Bu nedenle dergicilik, birçok kesimler gibi İslami kesimin de asla vazgeçemediği bir araç oldu. Daha zor zamanlarda bu dergilerin sayısı azalırken, nispeten serbest ortamlarda daha fazla dergi çıktı. Osmanlı’dan beri günümüze kadar bugün adlarını bile hatırlamakta zorlandığımız pek çok dergi yayınlandı. “Volkan, Sırat-ı Müstakim, Beyanu’l Hak, Sebilurreşad, Hareket, Büyük Doğu, Selamet, Ehl-i Sünnet, İslam Nuru, İslam Dünyası, İslam Mecmuası, Diriliş, Hilal, İttihad, Milli Gençlik, Yeniden Milli Mücadele” gibi pek çok dergi yayınlandıkları dönemlerde önemli etkiler yaptı.
70’li yıllarda yayınlanan “Düşünce, Kriter, Mavera, Aylık Dergi, İslami Hareket, Şura, Tevhit, Hicret” gibi dergiler arayış içindeki gençliğe pek çok konuda rehberlik etti. 80’li yılların başında yer demir gök bakır iken üzerine ateşten gömlek giymeyi göze alan rahmetli Ercüment Özkan, on beş günlük olarak yayına başlayan ve dört yıl sonra aylık yayına dönen “İktibas” dergisi ile “vira bismillah” dediğinde ne büyük bir boşluğu doldurmuştu. Özkan 1995 yılında Rabbine dönerken akıllarda onun vefatıyla İktibas’ın da yayın hayatının biteceği gibi bir zan vardı. Oysa geçen zaman pek çoğumuzu yanılttı. Arkadaşları ve yetiştirdiği talebeleri istikrarlı bir şekilde dergiyi bugüne kadar taşıdılar.
Bugüne geldiğimizde sözü iletme araçları açısından geçmişten çok daha fazla imkanlara sahibiz. Dünya gittikçe sanal yayıncılığa evriliyor. İnternetin ortaya çıkardığı imkanlar yüzyılların alışkanlıklarını rafa kaldırıyor. Ortaya çıkardığı tüm olumsuzluklara rağmen sanal ortam bilgiye ulaşmanın eşsiz imkanlarını sunuyor. Bu anlamda bilginin, fikirlerin, tezlerin ve iddiaların insanlara sunumu selüloz sayfalardan sanal sayfalara doğru hızla akıyor ve artık eskiye oranla insanlar ellerine daha az dergi, gazete ve kitap alır oldular. İnsanlar eskiye oranla daha az mı okuyorlar, yoksa artık okunanlar sanal sayfalardaki yazılar mı, sorusu cevaplanması oldukça zor bir soru olarak karşımızda duruyor.

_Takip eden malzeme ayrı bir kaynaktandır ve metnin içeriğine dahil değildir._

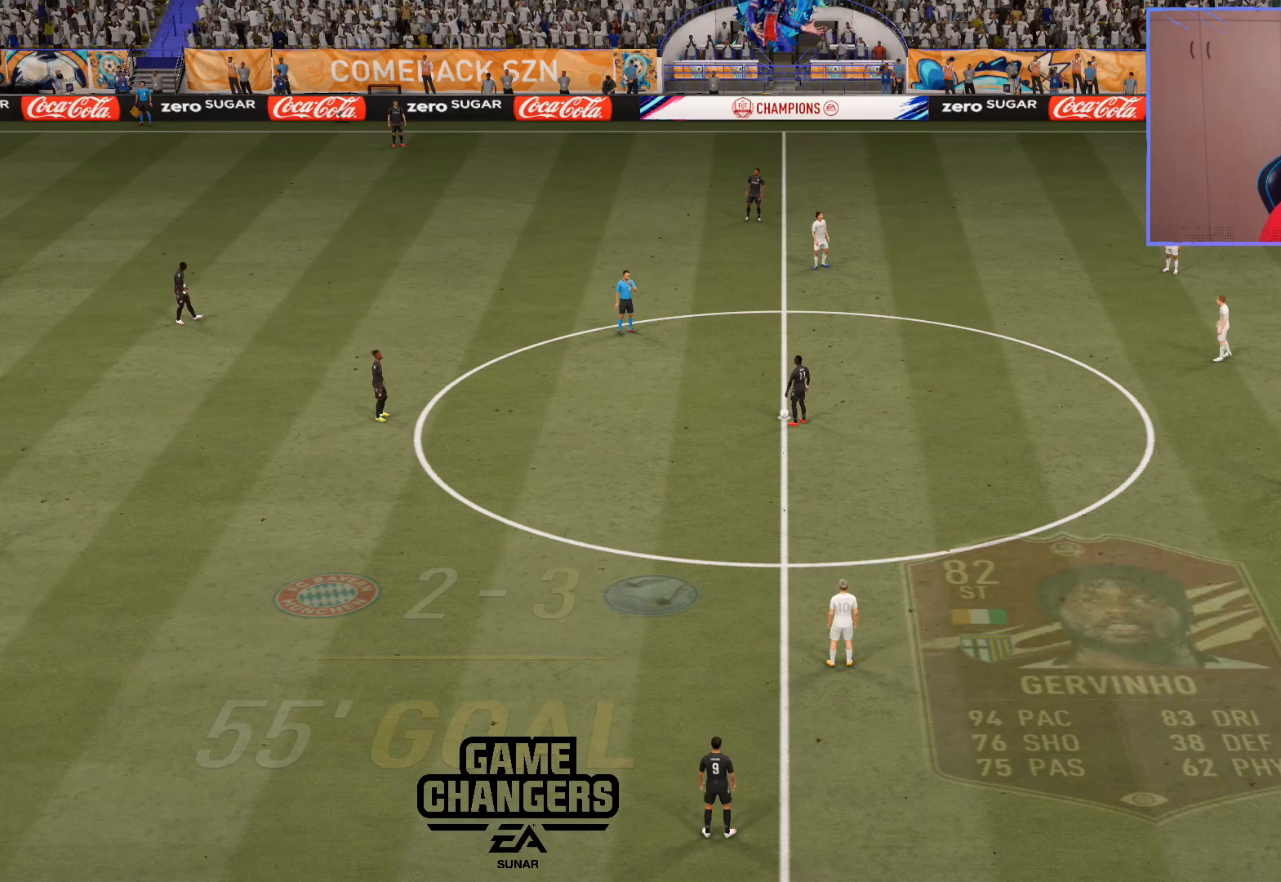
{"buttons": ["CROSS", "R2"], "left_stick": "center", "right_stick": "center", "events": [[83, "DPAD_DOWN", "up"], [150, "DPAD_DOWN", "down"], [200, "DPAD_DOWN", "up"], [283, "DPAD_DOWN", "down"], [333, "DPAD_DOWN", "up"], [400, "DPAD_DOWN", "down"], [450, "DPAD_DOWN", "up"]]}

“İnternet devrimi”nin hangi aşamasındayız, bunu belki ilerde öğreneceğiz. Ama bugünden tamamlanmış bir süreç gibi görünmüyor. Gazete ve dergilerin tirajlarındaki azalma, kitap satışlarındaki düşüş sürecin internetin lehine işlediğini gösteriyor. Dünyada yüzyıla dayanan geçmişi olan pek çok gazetenin sadece internet üzerinde yayın yapmayı çoktan planladıkları ve hatta bunun tarihini bile belirledikleri göz önüne alınırsa yakın gelecekte basılı gazete, dergi ve kitaplar belki sadece koleksiyoncuların ilgisini çeken malzemeler olmaya mahkum olacak.
Basılı yayınların tümüyle sanal aleme dönmesinde en önemli direnç noktalarından bir tanesini ekonomik nedenler oluşturuyor. Bu alanda ciddi bir sektör var. Her ciddi dönüşümde eskinin sahipleri yeniye intibak edinceye kadar bir direnme sürecinden geçerler. Bu geçiş sürecinde her iki durumun temsilcileri de meydandadır. Ama süreç tamamlandığında eskinin izleri kalmaz ve sadece bir nostaljiye dönüşür. Biz şu anda bu geçiş sürecinin tam da içinde yer alıyoruz.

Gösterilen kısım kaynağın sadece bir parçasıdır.